I knew he was going to butt in front of me. Knew it. I waited for it, was ready for it, and dealt with it accordingly.
(This constitutes 'drama' and 'confrontation' in my life in Phnom Penh.)
I'm used to 'cultural differences'. Living in Japan for four years was a megaton-level wake-up call for this Ontario small-city boy as to the convoluted societal regulations inherent in a millienia-old society. To even begin to list the intricacies of Japanese dos and don't would take pages, possibly volumes. Irritating, yes. Annoying as hell, sure. Comprehensible? Sometimes. But after awhile I grinned and bore it. There was nothing else to do. Especially because they were, and are, so damn polite about everything -- and really, how angry can you get at somebody for being too nice?
Things are not quite as a complex here in Cambodia. Don't get me wrong. I don't begin to understand much, if anything, of what Cambodia is truly like, even after living here for two years. (Think about it -- do you really, truly understand your hometown, let alone your country? Can you even figure out what the rationale behind what occurs at your local Wal-Mart? Trying to do psychoanalysis on a Southeast Asian country just doesn't cut it.) Cambodian people are a lot more, well, open than the Japanese. (Which is not a value judgement, by the way.) They smile and laugh and get pissed off quite easily and openly. You may not always know where you stand with them, but you know where you don't stand. If that makes sense.
But there are some things about Cambodian life I still haven't quite gotten the handle on. Pissing in the street, fine. No big deal. Refusing to admit that they don't understand something, even though they say they do -- got it.
And yet, time and time again, month after month, I'm baffled by this:
Standing in line at a convenience store. Waiting for my change at a grocery shop. And here comes a Khmer, stepping in right in front of me.

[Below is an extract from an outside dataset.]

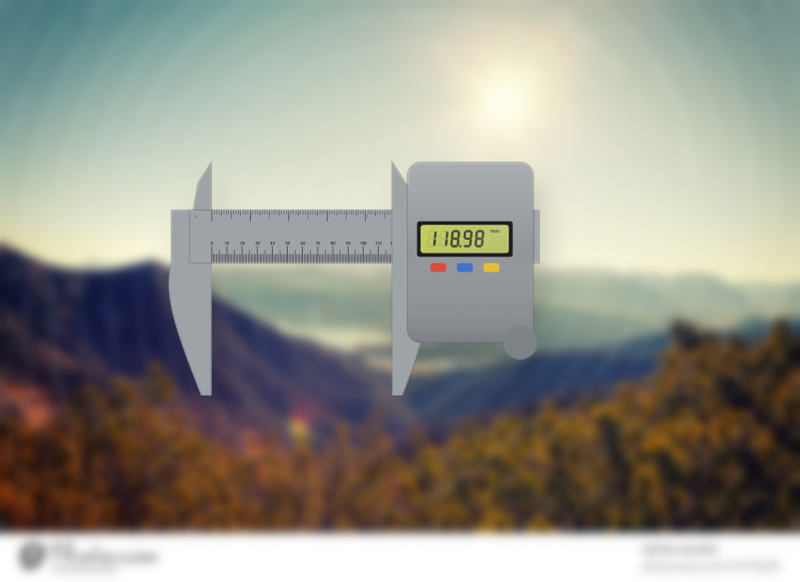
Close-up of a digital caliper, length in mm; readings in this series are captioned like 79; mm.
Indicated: 118.98; mm
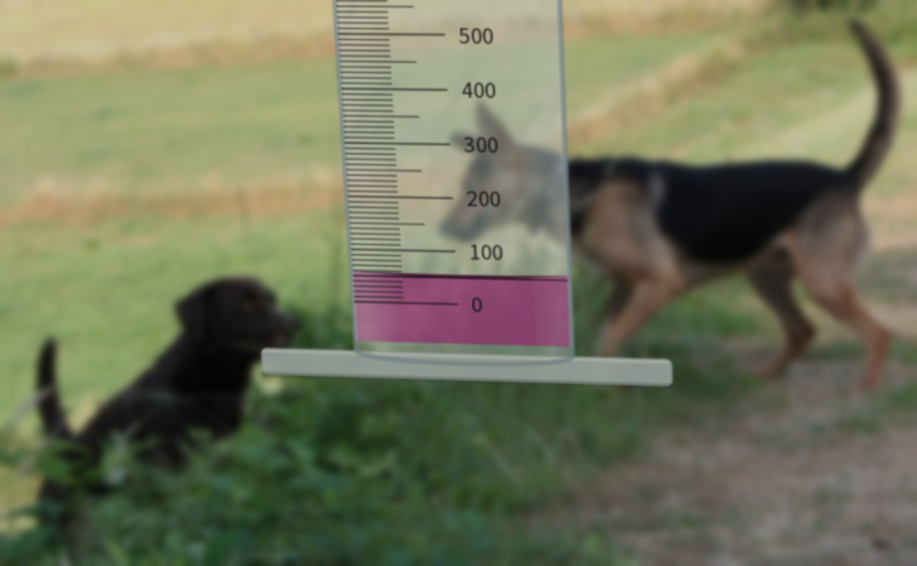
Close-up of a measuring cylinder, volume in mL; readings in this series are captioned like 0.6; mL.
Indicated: 50; mL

I don't mind if people don't see me, are half-asleep, are blind, whatever. Sometimes mistakes are made. And I'm not sure if this is strictly a 'foreigner' thing, though I doubt it, because I've seen the same thing happen at the snack shop on the Cambodian-Vietnam border, where a Cambodian dude just blatantly ignored the long line, took out a dollar bill, and walked to the counter, waving it in the air like a bullfighter taunting his animal.
But it happens all the time. People just walking right on by me and placing their goods down and generally ignoring me.

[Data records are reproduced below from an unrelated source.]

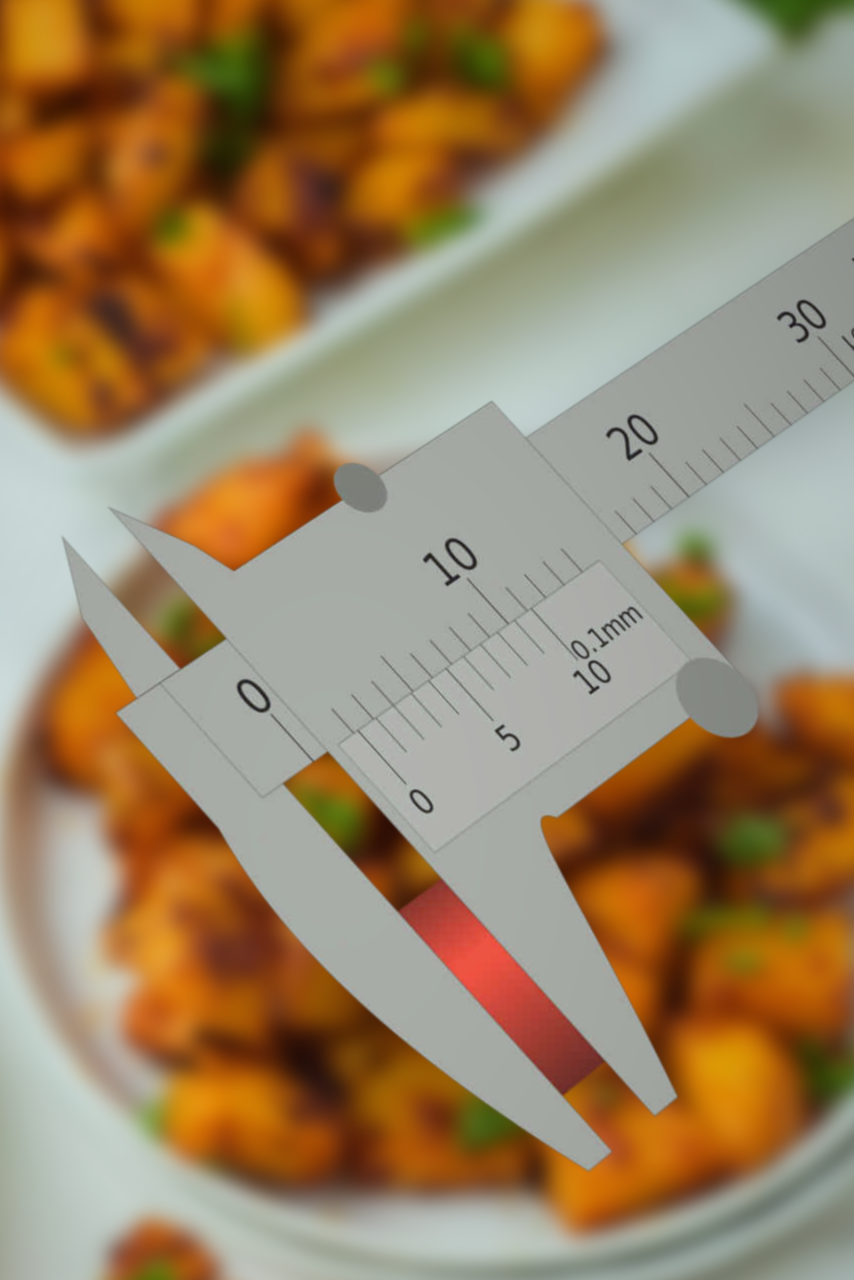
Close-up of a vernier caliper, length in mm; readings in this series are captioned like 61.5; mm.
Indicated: 2.2; mm
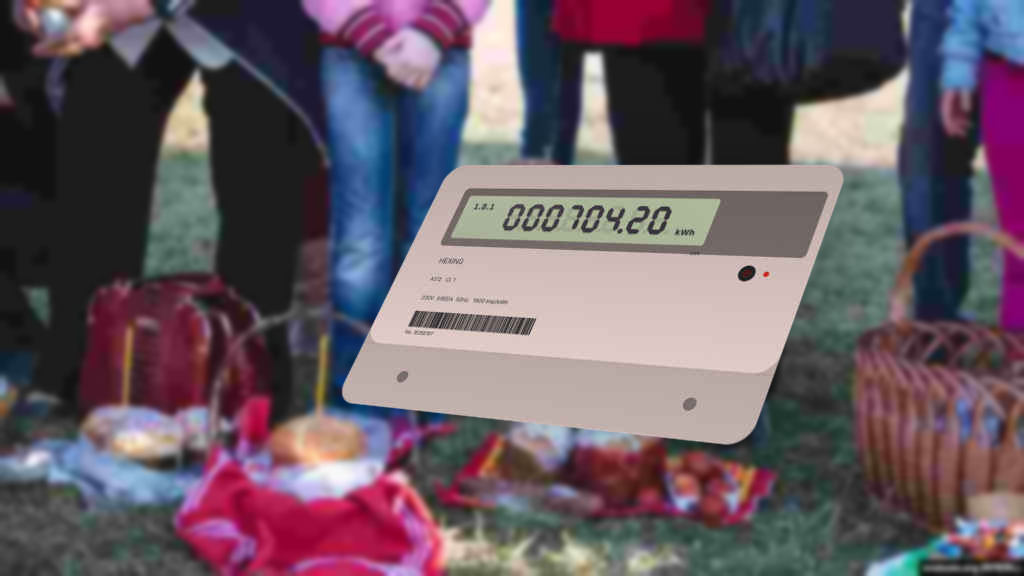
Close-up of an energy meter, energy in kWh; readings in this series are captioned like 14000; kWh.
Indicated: 704.20; kWh
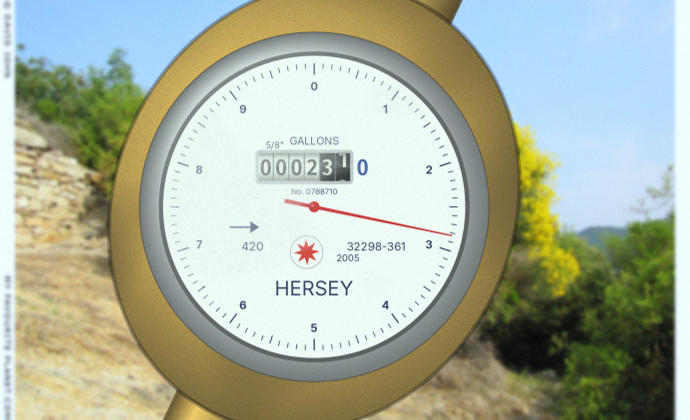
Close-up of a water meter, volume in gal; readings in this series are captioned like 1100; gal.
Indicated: 2312.8; gal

I honestly don't get it. Do they think that because I'm a foreigner and they're a Khmer citizen that lines are thus not for them? I know that, in general, most Cambodians don't really follow the whole 'line' thing -- but how can you just cavalierly sidestep someone who's directly in front of you?

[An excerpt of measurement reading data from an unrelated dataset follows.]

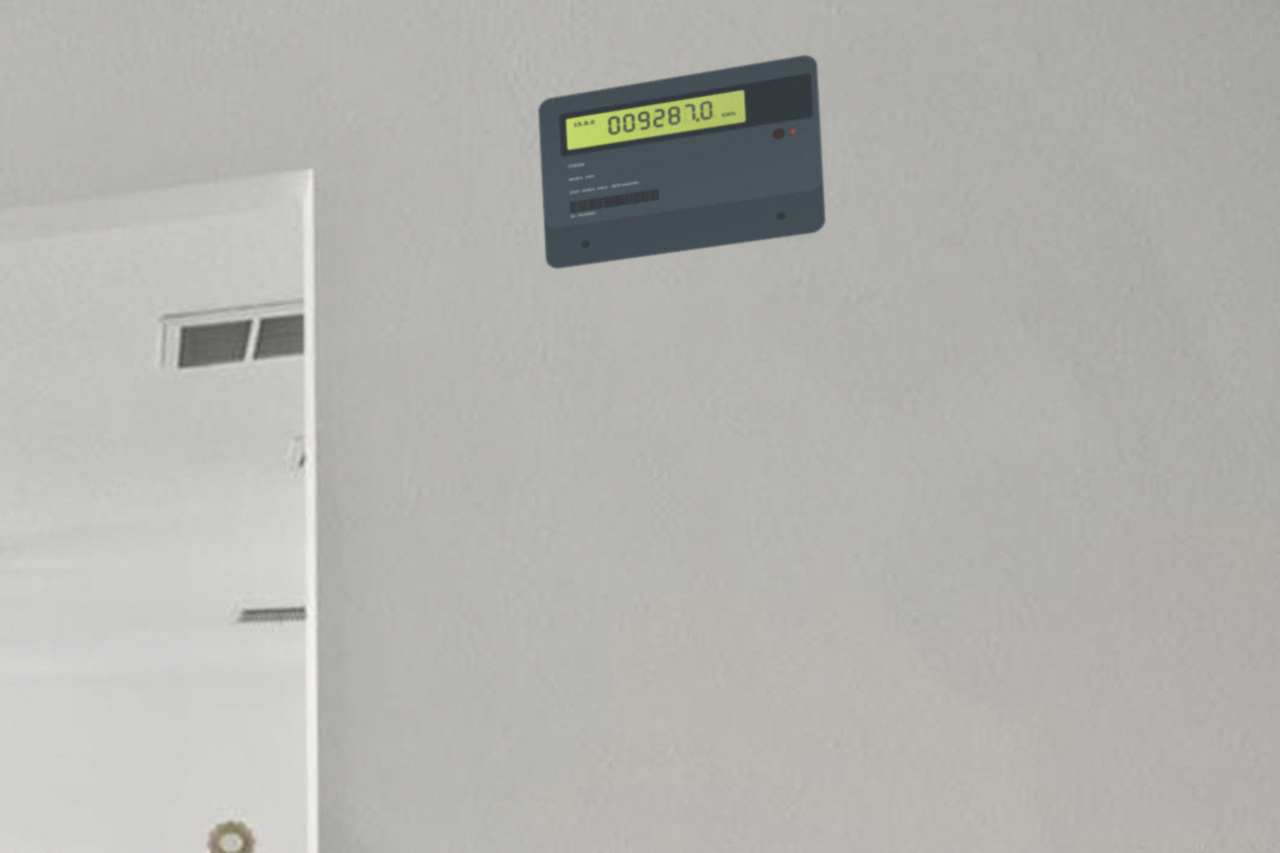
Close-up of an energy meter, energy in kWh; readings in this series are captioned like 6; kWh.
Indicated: 9287.0; kWh
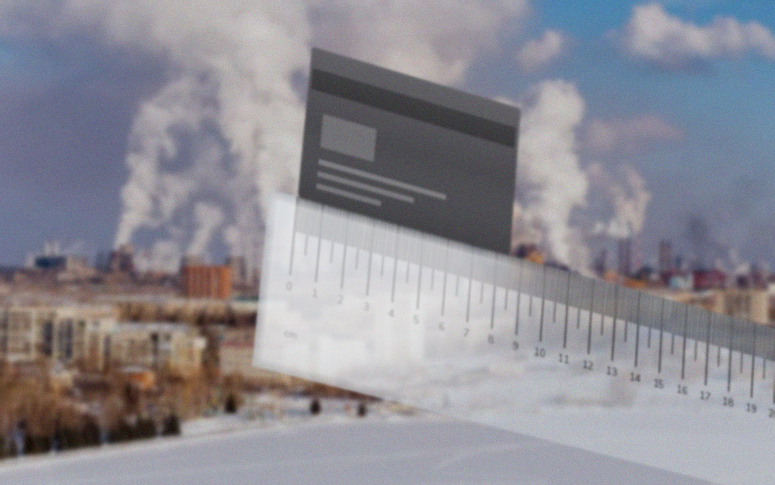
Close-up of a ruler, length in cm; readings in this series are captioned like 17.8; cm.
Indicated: 8.5; cm
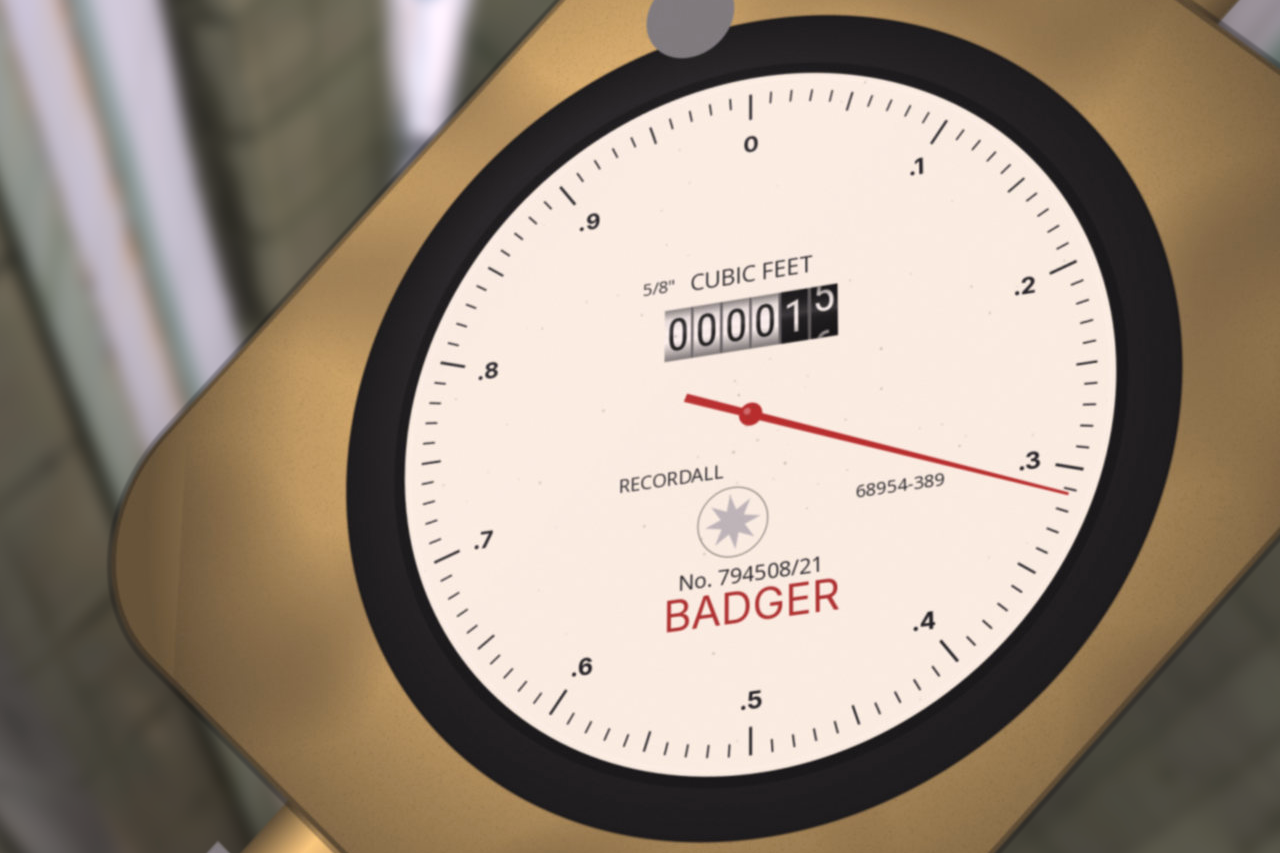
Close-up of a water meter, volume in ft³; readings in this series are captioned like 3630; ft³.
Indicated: 15.31; ft³
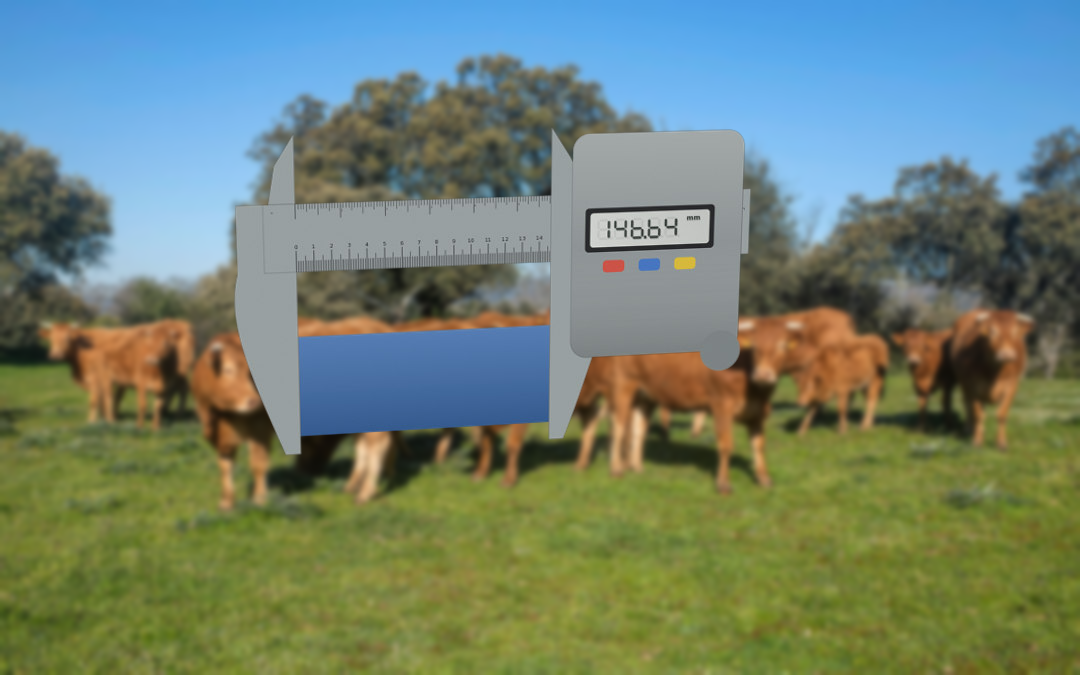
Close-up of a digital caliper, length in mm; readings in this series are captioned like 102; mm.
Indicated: 146.64; mm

So this particular time, the other night, at BB World, after ordering my #1 combo, I refused to back down.
A young Cambodian kid, in a rush, was coming up behind him. He brushed by me and literally pushed me aside with his shoulder and shouted out his order.
I, feeling royally ticked off and pleasantly pleased that my prediction had come true, pushed him back, slightly, with my own shoulder, a move I have not made on anyone since I used to (attempt to) bodycheck people during hockey games all those moons ago.
A sheepish grin.
He knew he'd been caught red-handed in the act. (Khmers tend to smile and grin nervously whenever they're nervous, unsettled, embarrassed or ashamed.) I was left alone to finish my order in peaceful bliss.
I felt vindicated. I felt stupid for feeling vindicated.
And yet, I suppose it's alright, this peeve of mine. In this sense: in a world of terrorism run amok, where people are willing to maim each other and kill each other because they disagree with somebody's principles and way of life, I suppose there's some small form of comfort in the fact that the biggest criticism I can think of regarding living in Cambodia is the fact that people sometimes butt ahead of me in line. In today's world, in fact, I suspect a minor infraction like that could even be deemed somewhat, well, quaint.